It’s not a what, it’s a who. George Kingsley Zipf (1902–1950) wasn’t the first person to notice that the number of occurrences of any word in any given corpus of literature – of any language – is inversely proportional to the rank of how common that word is, but he was the first person to realise how totally bizarre this is. For example, the most common word in English is “the”. The next most common word is “of”, and that occurs just half the time “the” does. The third most common word occurs a third of the time, the fourth a quarter, and so on until the two-hundredth thousandth, three hundred and forty-seventh most common word (“Zipf”, if you’re interested), which occurs 1/200,347 as often as “the”. The reason this is totally out of left field is that we’re saying an ordinal ranking (first, second, third, etc) is somehow a function of a quantity cardinal (one, fifty-seven, 200,347, etc). The two are completely different kinds of entity – it’s like saying apples are inversely proportional to oranges. Strange strange strange.
I’m a big fan of vsauce on Youtube, mainly because all the rules of how to make a science podcast would make him he’s as irritating as hell, yet he isn’t at all. There you go; there’s hope for us all. Anyhow, his one on the Zipf effect is well worth 15 minutes of your time.

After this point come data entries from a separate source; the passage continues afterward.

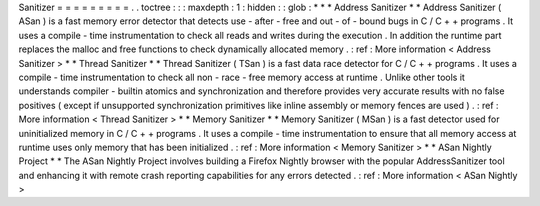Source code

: Sanitizer
=
=
=
=
=
=
=
=
=
.
.
toctree
:
:
:
maxdepth
:
1
:
hidden
:
:
glob
:
*
*
*
Address
Sanitizer
*
*
Address
Sanitizer
(
ASan
)
is
a
fast
memory
error
detector
that
detects
use
-
after
-
free
and
out
-
of
-
bound
bugs
in
C
/
C
+
+
programs
.
It
uses
a
compile
-
time
instrumentation
to
check
all
reads
and
writes
during
the
execution
.
In
addition
the
runtime
part
replaces
the
malloc
and
free
functions
to
check
dynamically
allocated
memory
.
:
ref
:
More
information
<
Address
Sanitizer
>
*
*
Thread
Sanitizer
*
*
Thread
Sanitizer
(
TSan
)
is
a
fast
data
race
detector
for
C
/
C
+
+
programs
.
It
uses
a
compile
-
time
instrumentation
to
check
all
non
-
race
-
free
memory
access
at
runtime
.
Unlike
other
tools
it
understands
compiler
-
builtin
atomics
and
synchronization
and
therefore
provides
very
accurate
results
with
no
false
positives
(
except
if
unsupported
synchronization
primitives
like
inline
assembly
or
memory
fences
are
used
)
.
:
ref
:
More
information
<
Thread
Sanitizer
>
*
*
Memory
Sanitizer
*
*
Memory
Sanitizer
(
MSan
)
is
a
fast
detector
used
for
uninitialized
memory
in
C
/
C
+
+
programs
.
It
uses
a
compile
-
time
instrumentation
to
ensure
that
all
memory
access
at
runtime
uses
only
memory
that
has
been
initialized
.
:
ref
:
More
information
<
Memory
Sanitizer
>
*
*
ASan
Nightly
Project
*
*
The
ASan
Nightly
Project
involves
building
a
Firefox
Nightly
browser
with
the
popular
AddressSanitizer
tool
and
enhancing
it
with
remote
crash
reporting
capabilities
for
any
errors
detected
.
:
ref
:
More
information
<
ASan
Nightly
>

Edited to add: the Zipf effect also explains the perversities of capitalism, why the big have an unfair advantage over the small, much greater than their relative sizes, and why Nero can have a queue coming out the door while the better – and cheaper! – indy coffee shop next door is empty. Right-wingers always talk about a “level playing field” – one of the reasons I’m a socialist is that I’d actually like one.